Rourke has maintained in multiple interviews that he did get such a postcard. However, Morrissey denied this in 2009, telling the now-defunct Eye Weekly (via NME) that the incident never happened. "I am naturally irked that such an alleged deed has gone down in the fairy tale footnotes of Smiths lore," he lamented. "If such a postcard ever existed, it is likely that an unfunny stunt was played on Andy by someone attempting Morrissey-scrawl –- easily done." Postcard or no postcard, it's still good to know that Rourke has long since gotten clean.

If you or anyone you know is struggling with addiction issues, help is available. Visit the Substance Abuse and Mental Health Services Administration website or contact SAMHSA's National Helpline at 1-800-662-HELP (4357).

The messy breakup and its aftermath

The Smiths' 1987 breakup was a particularly messy split — and one that had a lot of reasons behind it. First and foremost was the report that prematurely claimed the Smiths were disbanding; Johnny Marr infamously accused Morrissey of planting that rumor, and while that did play a part in the split, he recalled many years later that his and Morrissey's creative partnership had simply reached its natural end. This is in line with the reports of their clashes in the run-up to the Smiths' disbandment, as Morrissey was unhappy with Marr's frequent collaborations with other musicians, and Marr was tired of the singer's proclivity for covering cheesy 1960s pop (via Far Out Magazine). There was also the matter of the axeman's hesitance to officially manage the Smiths, which, along with the false disbandment rumor, ultimately drove him to quit in July 1987.

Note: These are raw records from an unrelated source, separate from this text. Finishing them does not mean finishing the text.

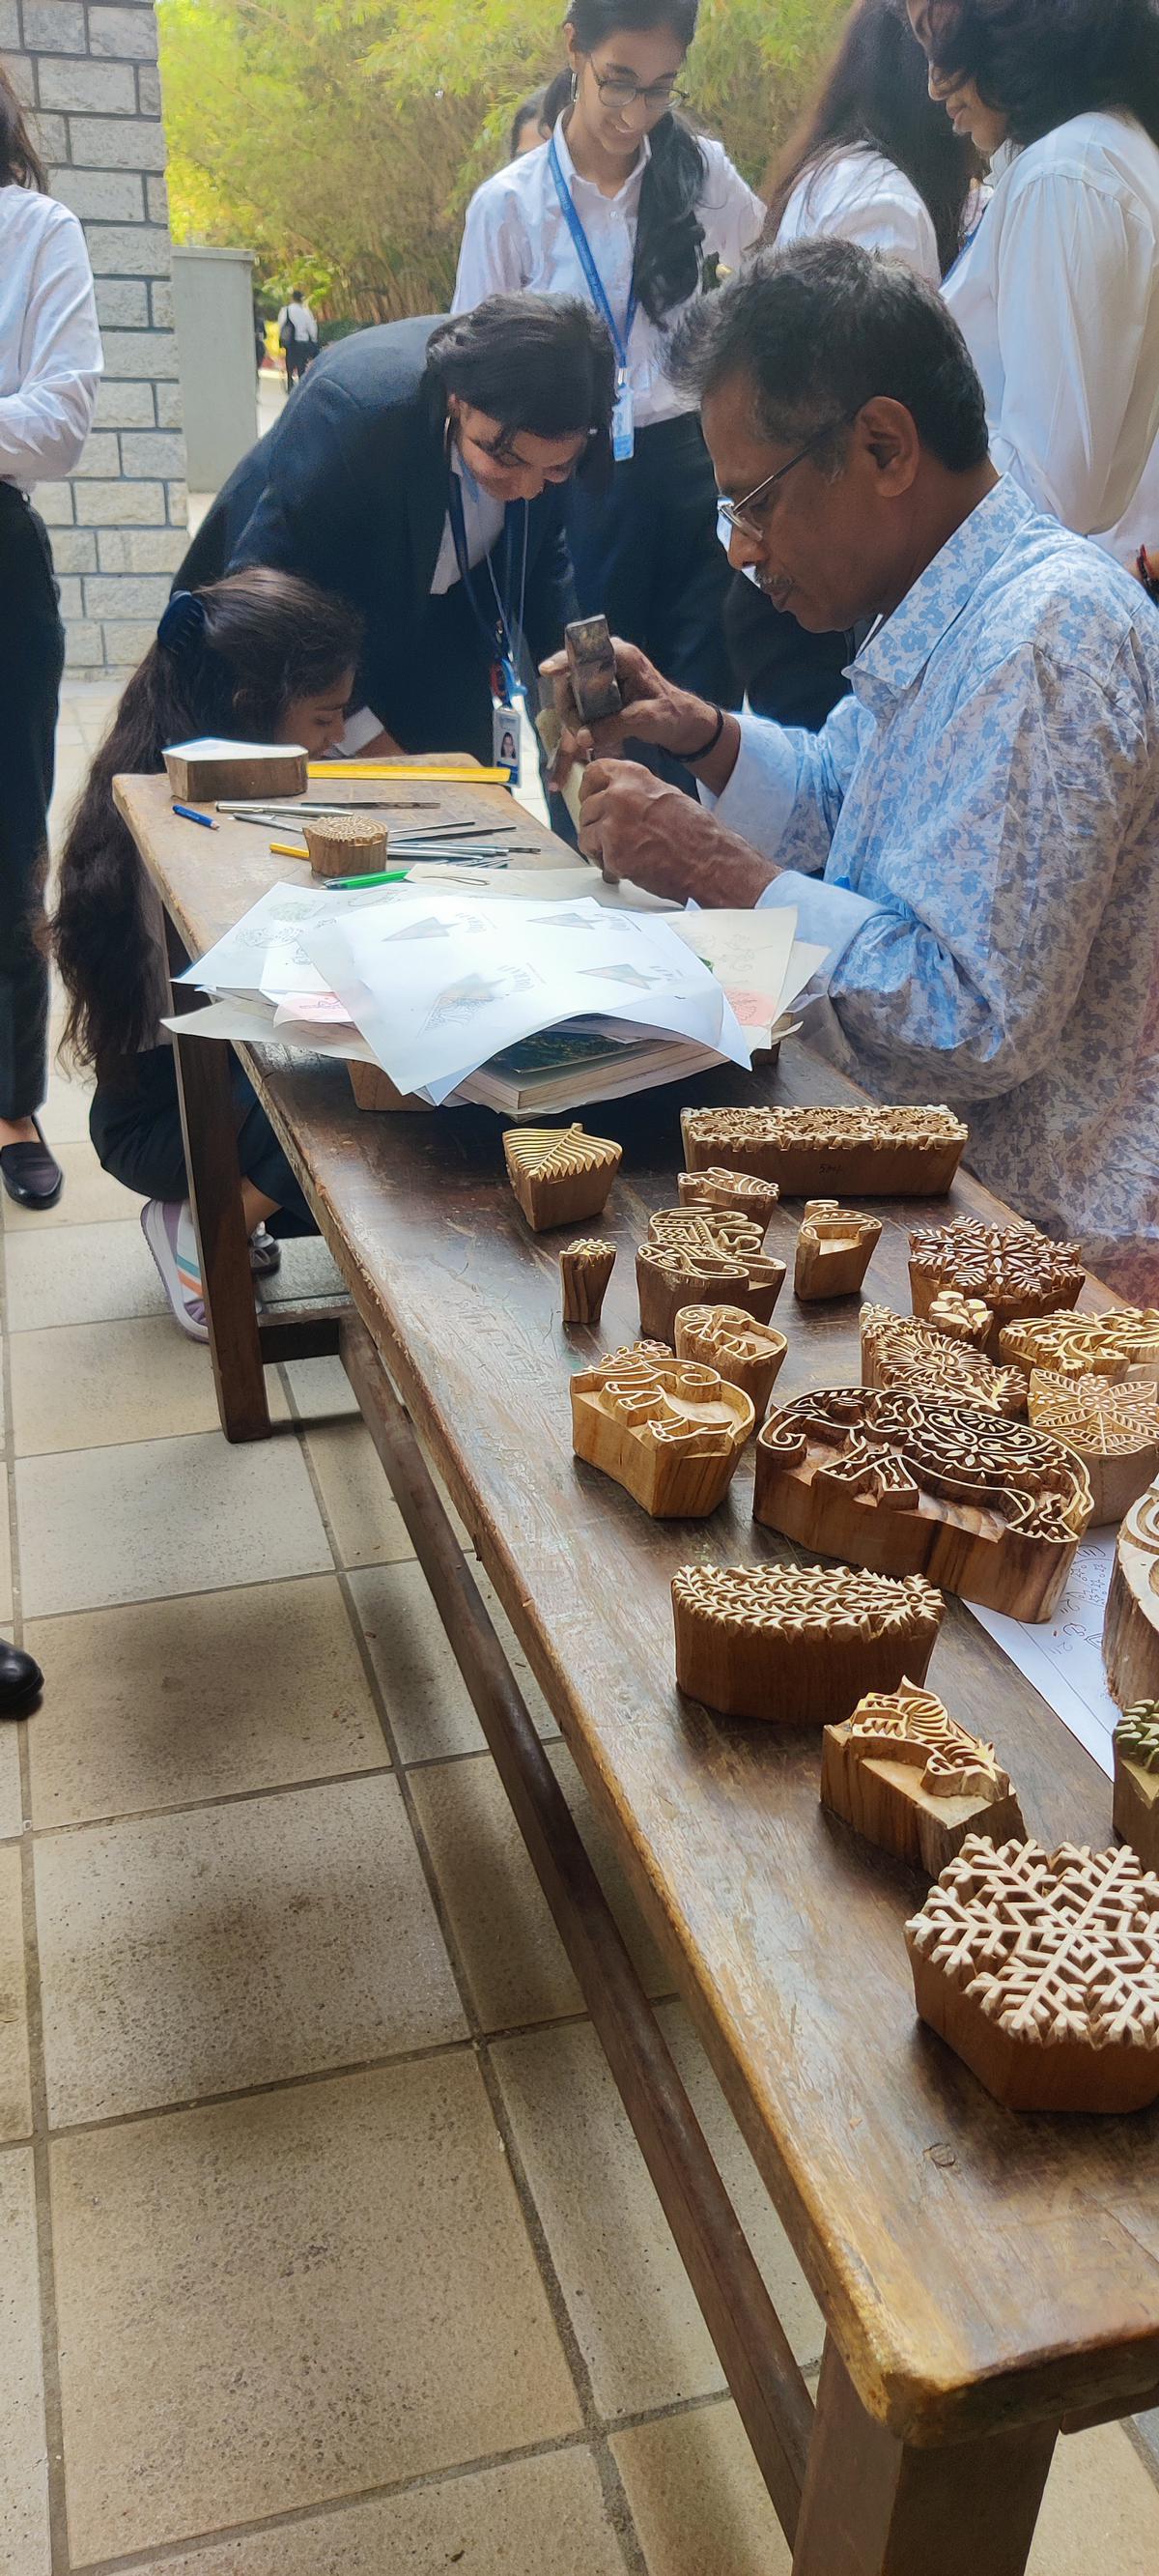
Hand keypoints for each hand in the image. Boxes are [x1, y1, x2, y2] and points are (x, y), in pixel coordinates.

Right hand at [539, 637, 723, 776]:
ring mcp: (598, 683)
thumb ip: (616, 725)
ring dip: (569, 728)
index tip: (547, 670)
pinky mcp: (595, 702)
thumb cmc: (671, 713)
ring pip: (569, 702)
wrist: (681, 724)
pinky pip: (577, 718)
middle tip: (578, 737)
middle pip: (570, 682)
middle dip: (568, 711)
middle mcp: (604, 664)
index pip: (586, 652)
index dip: (563, 660)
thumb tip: (581, 738)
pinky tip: (560, 775)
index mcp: (621, 656)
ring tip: (573, 755)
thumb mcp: (647, 718)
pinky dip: (570, 741)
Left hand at [578, 760, 777, 908]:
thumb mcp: (665, 796)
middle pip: (586, 808)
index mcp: (633, 777)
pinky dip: (609, 866)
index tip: (588, 797)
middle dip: (594, 824)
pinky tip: (628, 867)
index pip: (594, 773)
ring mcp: (614, 826)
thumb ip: (635, 793)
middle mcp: (619, 796)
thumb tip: (613, 797)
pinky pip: (598, 859)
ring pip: (585, 835)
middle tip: (607, 836)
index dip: (589, 789)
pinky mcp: (613, 855)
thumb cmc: (696, 833)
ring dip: (598, 847)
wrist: (709, 863)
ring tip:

The acrimony didn't end there, as Andy Rourke and Mike Joyce — the unappreciated, underpaid rhythm section — later sued Morrissey and Marr on account of the fact that they each received 10% of the Smiths' performing and recording royalties, as compared to the frontman and guitarist, who were both getting a 40% share of the pie. Rourke quickly settled for an £83,000 lump sum payment and the same 10% royalty share thereafter, but Joyce kept pushing for the 25% share he felt he deserved, with his case reaching the High Court of Justice in 1996.

While Joyce won the case, getting a back payment of £1 million and said 25% split of the royalty money going forward, Morrissey told Melody Maker that the drummer, through his lawsuit, "destroyed" the "beautiful thing" he and his ex-bandmates once had.

Morrissey and Johnny Marr are still beefing

At the time of writing, it's been about three decades and a half since the Smiths broke up. While time can heal some, or even most wounds when it comes to bands that split up on acrimonious terms, it would seem that Morrissey and Johnny Marr are still at odds with each other. This was evident in January 2022, when Marr told Uncut Magazine (via NME) that he has remained close to everyone he has made music with through the years, with Morrissey being the "obvious" exception. "That isn't that much of a surprise because we're so different, me and Morrissey," the guitarist explained. "But all of these different musicians, I can pick up the phone to any one, and just pick up from where we left off."

Less than two weeks after Marr made those comments, Morrissey fired back on his website, writing an open letter to his former bandmate that asked him, in no uncertain terms, to focus on his own musical achievements and stop mentioning the singer when speaking to the press. "The fact is: you don't know me," Morrissey wrote. "You know nothing of my life, my intentions, my thoughts, my feelings ... We haven't known each other for 35 years — which is many lifetimes ago ... We both helped each other become whatever it is we are today. Can you not just leave it at that?" Morrissey would go on to accuse Marr of using his name as "clickbait," stressing that he never spoke ill of the guitarist and his solo music since the Smiths disbanded.